I agreed. I did not point out — as I would have done with anybody else — that the store would not be let off the hook on that account.
“Don’t I sound appalling?” she said. “See what this government can do to people? It makes them into orators .”
She put the book in her bag without paying the four cents, and never paid the tax on any future occasion.
I described the two of them to the Notary Public. He knew at once who I meant.
“I call them the Duchess and the Algerian,” he said. “I don’t know what the background is. I think maybe he’s a retired terrorist. They go around the town with a wagon, like scavengers.”

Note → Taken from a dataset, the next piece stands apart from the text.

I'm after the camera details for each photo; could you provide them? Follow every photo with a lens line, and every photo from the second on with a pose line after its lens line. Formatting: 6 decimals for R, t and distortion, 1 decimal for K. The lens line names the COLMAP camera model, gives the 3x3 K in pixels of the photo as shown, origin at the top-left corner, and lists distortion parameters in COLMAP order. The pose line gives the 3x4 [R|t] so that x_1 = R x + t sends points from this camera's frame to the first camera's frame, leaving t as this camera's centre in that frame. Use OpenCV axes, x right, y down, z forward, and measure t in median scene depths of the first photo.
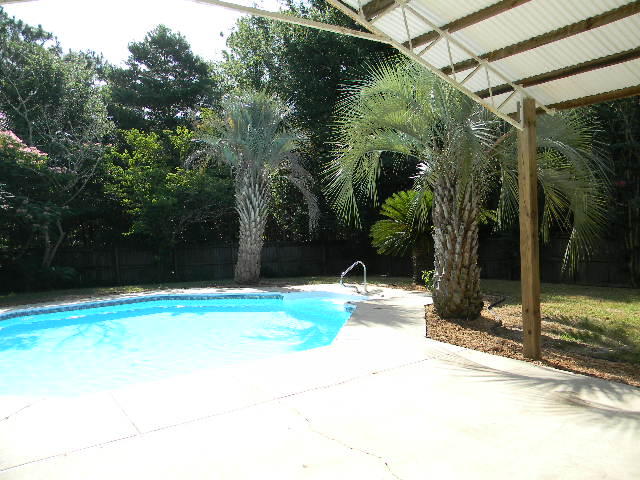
lens RADIAL K [[540.8, 0, 320.0], [0, 540.8, 240.0], [0, 0, 1]] dist [0.001668, 0.001912]
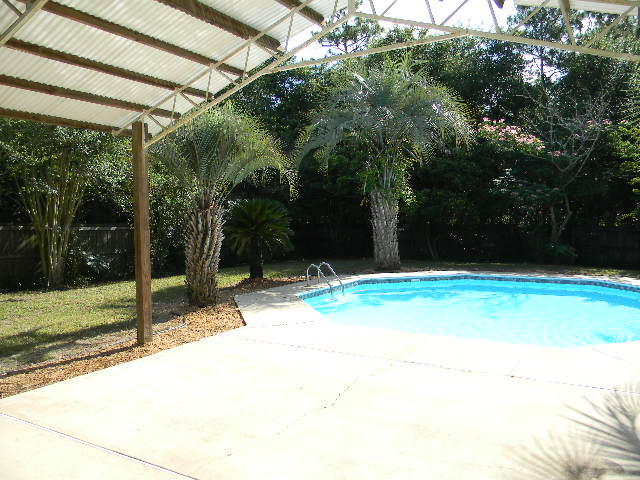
lens RADIAL K [[540.8, 0, 320.0], [0, 540.8, 240.0], [0, 0, 1]] dist [0.001668, 0.001912]
pose [[0.389520, 0.076190, -0.917861, 1.351675], [-0.029953, 0.997093, 0.070056, -0.083295], [0.920531, 0.000204, 0.390669, 0.511122]]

I got a note asking me to supper on a Sunday evening. It was signed Charlotte , without a surname, but the wording and handwriting were quite formal.
My husband Gjurdhi and I would be delighted—
Up until then I had not wished for any invitations of this sort and would have been embarrassed and disturbed to get one. So the pleasure I felt surprised me. Charlotte held out a decided promise; she was unlike the others whom I wanted to see only in the store.
The building where they lived was on Pandora Street. It was covered with mustard stucco and had a tiny, tiled vestibule that reminded me of a public toilet. It did not smell, though, and the apartment was not really dirty, just horrendously untidy. Books were stacked against the walls, and pieces of patterned cloth were hung up droopily to hide the wallpaper. There were bamboo blinds on the window, sheets of colored paper — surely flammable — pinned over the light bulbs.
“What a darling you are to come,” cried Charlotte. “We were afraid you would have tons more interesting things to do than visiting ancient old us. Where can you sit down? What about here?” She took a pile of magazines off a wicker chair. “Is that comfortable? It makes such interesting noises, wicker. Sometimes I’ll be sitting here alone and that chair will start creaking and cracking exactly as if someone were shifting around in it. I could say it was a presence, but I’m no good at believing in that rubbish. I’ve tried.”